An Indian court has directed Amazon to delist the Pakistani versions of Rooh Afza, a widely popular Indian summer drink concentrate.
The Delhi high court, on Sept. 7, cited food and safety standards to pronounce its judgment on the product that “has been consumed by the Indian public for more than a century now.”
“It is surprising that an imported product is being sold on Amazon without complete details of the manufacturer being disclosed,” the court said.

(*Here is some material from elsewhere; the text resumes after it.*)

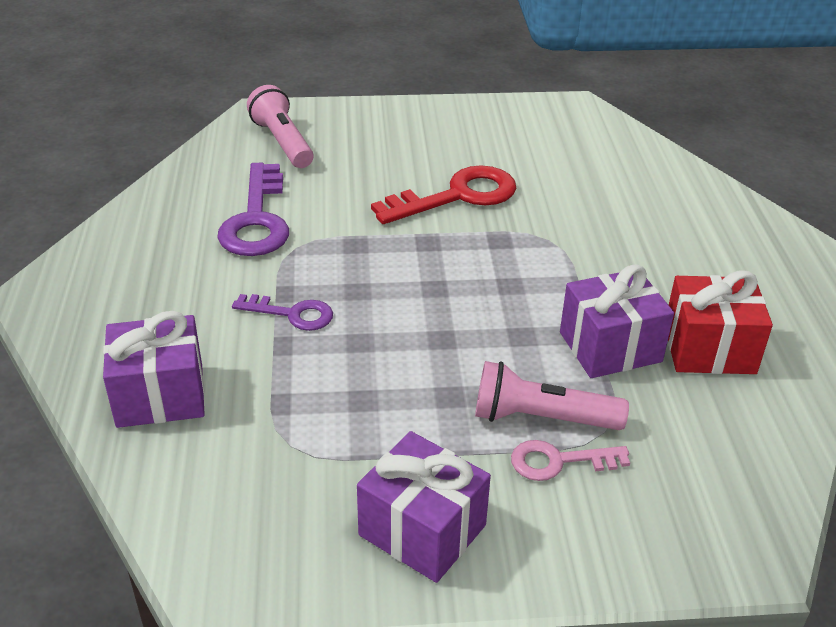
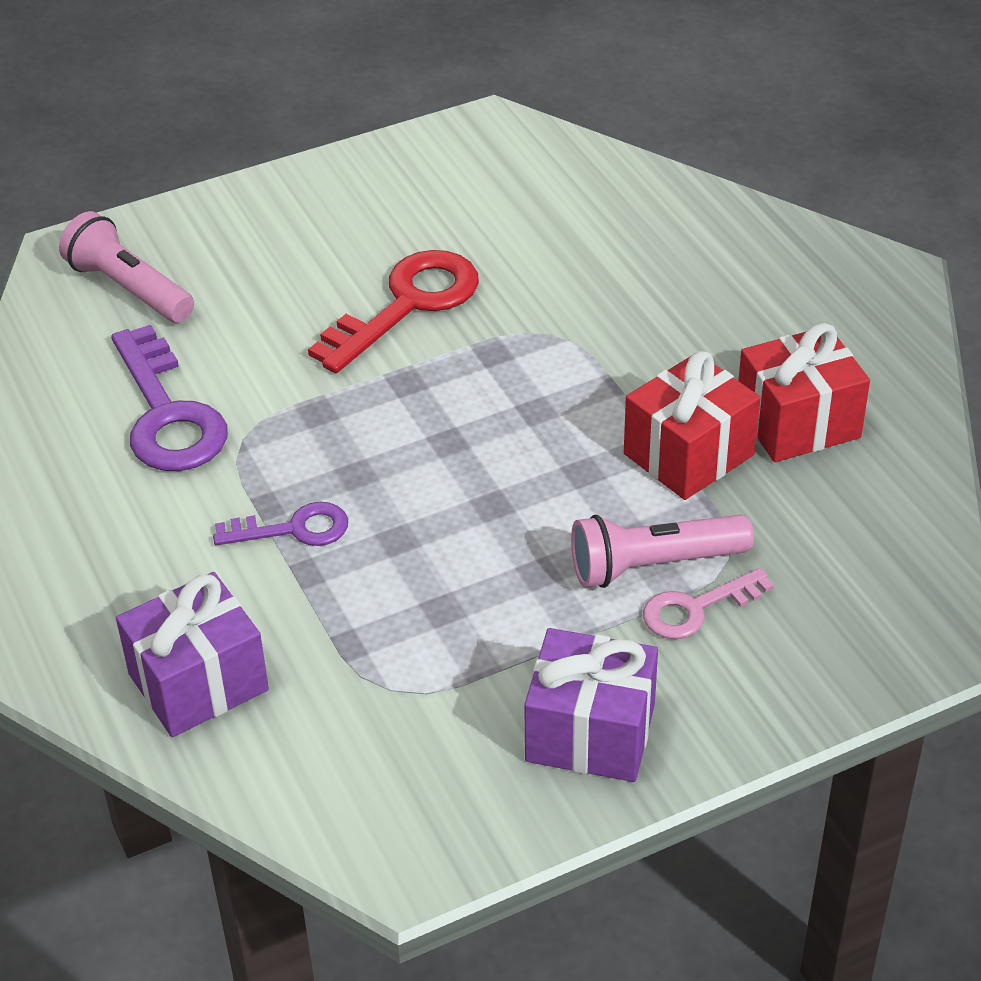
camera: 20 degrees left, 5 degrees up
(610, 347) = (688, 454): purple gift -> red gift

A Unani formulation of rose, mint, coriander, and wine-grape raisins, Rooh Afza is a quintessential Indian household drink and is produced by the Hamdard National Foundation of Delhi.

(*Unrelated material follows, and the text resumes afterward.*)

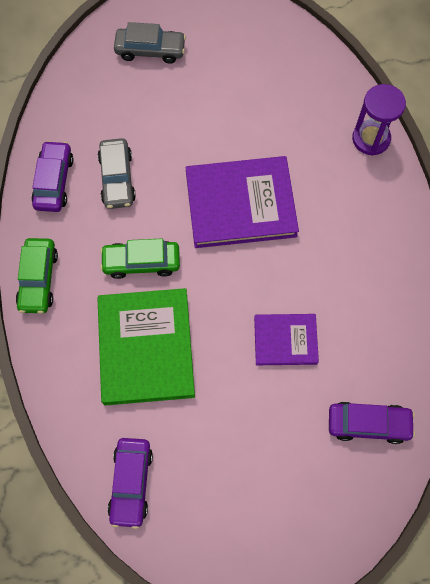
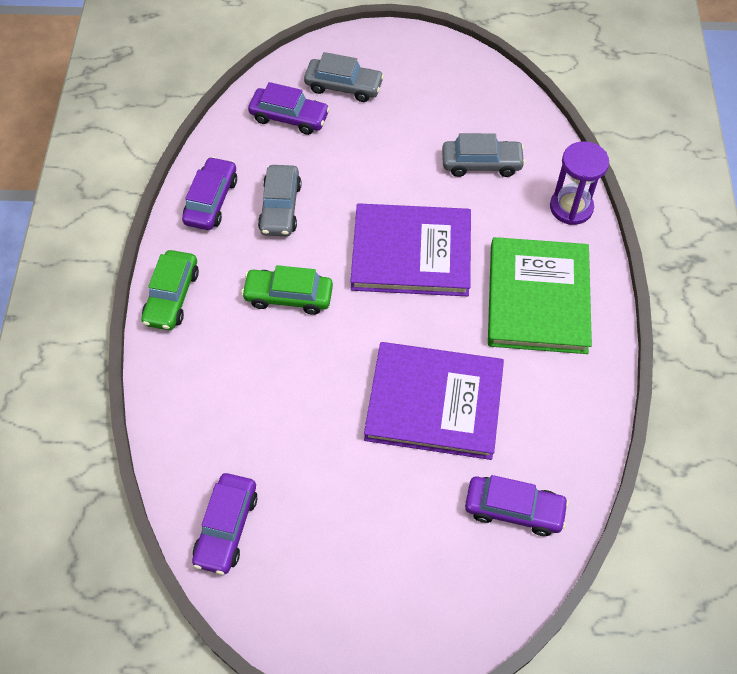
camera: 10 degrees right, 10 degrees down
(107, 88) = (289, 117): none -> purple car
(146, 348) = (274, 385): green book -> green book (537, 298)
(285, 340) = (434, 403): purple book -> purple book, size x1.77
(286, 108) = (481, 164): none -> grey car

However, Hamdard approached the court earlier saying some of the products listed as Rooh Afza on Amazon India were not manufactured by it. They were made by Pakistani firms but that was not revealed on the packaging, it said.
“The listings of infringing Rooh Afza products on the website not originating from the plaintiffs (Hamdard National Foundation) shall be removed within 48 hours,” the high court said.

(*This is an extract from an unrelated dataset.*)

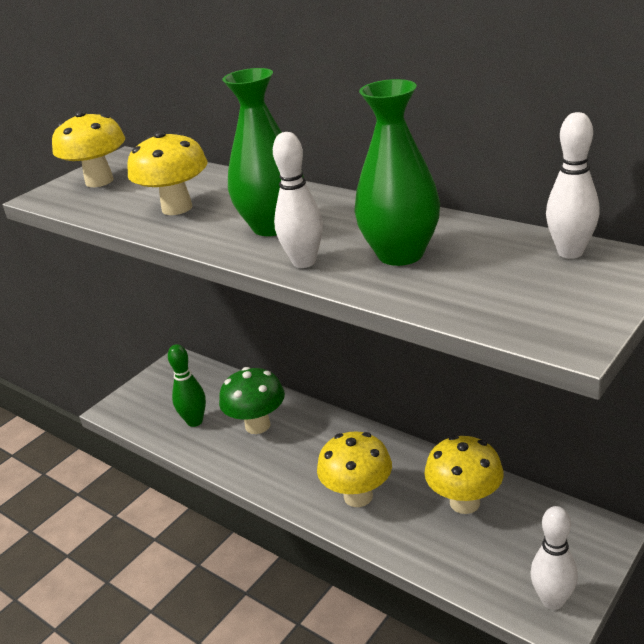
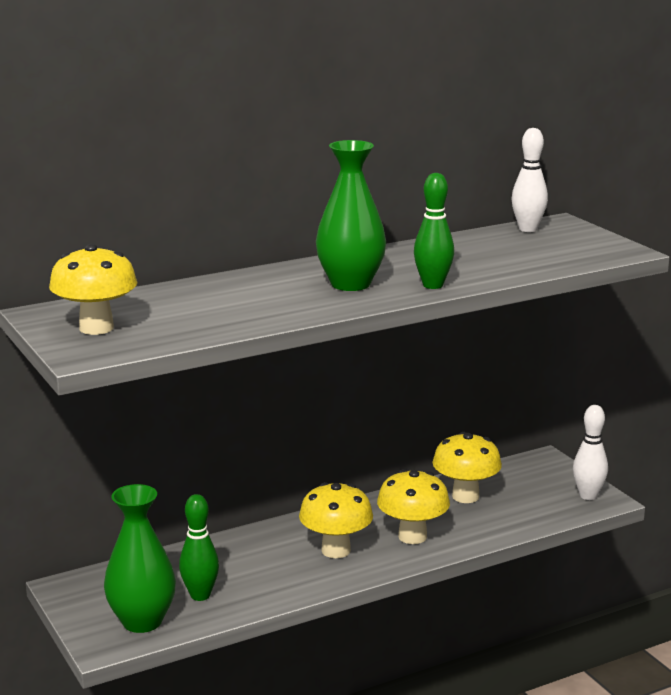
camera: 70 degrees left, 10 degrees down
(177, 208) = (243, 307): yellow mushroom -> yellow mushroom (336, 550)
(257, 425) = (253, 561): green mushroom -> none
(304, 262) = (433, 285): white bowling pin -> green bowling pin
(400, 254) = (464, 261): green vase -> green vase (142, 621)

Amazon has reportedly complied with the order, removing Pakistan-made Rooh Afzas.
Whose Rooh Afza is it anyway?
Rooh Afza’s history dates back to 1907.
In 1906, Hakeem Hafiz Abdul Majeed—a hakeem is a practitioner of Unani medicine—set up Hamdard Laboratories in Old Delhi. His first breakthrough product, Sharbat RoohAfza, was out a year later.
Soon, he added more products, mostly of medicinal value.
Majeed, however, died in 1922. In 1947, his younger son, Hadeem Mohammed Said, migrated to Pakistan and set up Hamdard in the new country. The hakeem’s elder son Abdul Hameed stayed back in India and began to scale up his father’s firm.
Today, Hamdard National Foundation owns the rights to Rooh Afza, while Hamdard Laboratories (Waqf) manufactures it in Pakistan.